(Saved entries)
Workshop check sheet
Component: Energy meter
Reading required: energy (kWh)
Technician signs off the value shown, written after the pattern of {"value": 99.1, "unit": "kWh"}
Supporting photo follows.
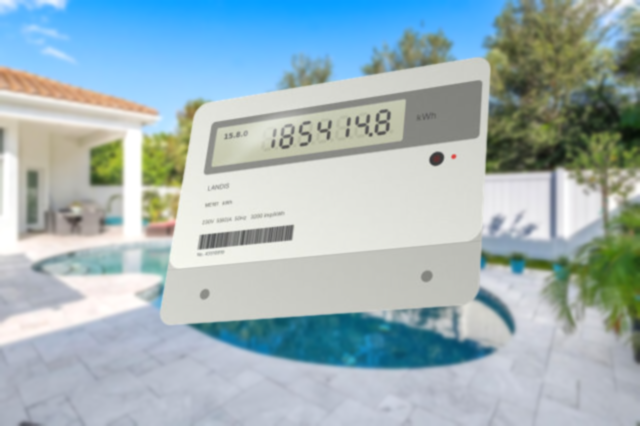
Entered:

Aim of the task:
Reproduce the records above with "Technician" switched to "Inspector" and everything else unchanged. Omit the pictures from your answer.

Exercise answer:
Workshop check sheet
Component: Energy meter
Reading required: energy (kWh)
Inspector signs off the value shown, written after the pattern of {"value": 99.1, "unit": "kWh"}
Supporting photo follows.
Entered:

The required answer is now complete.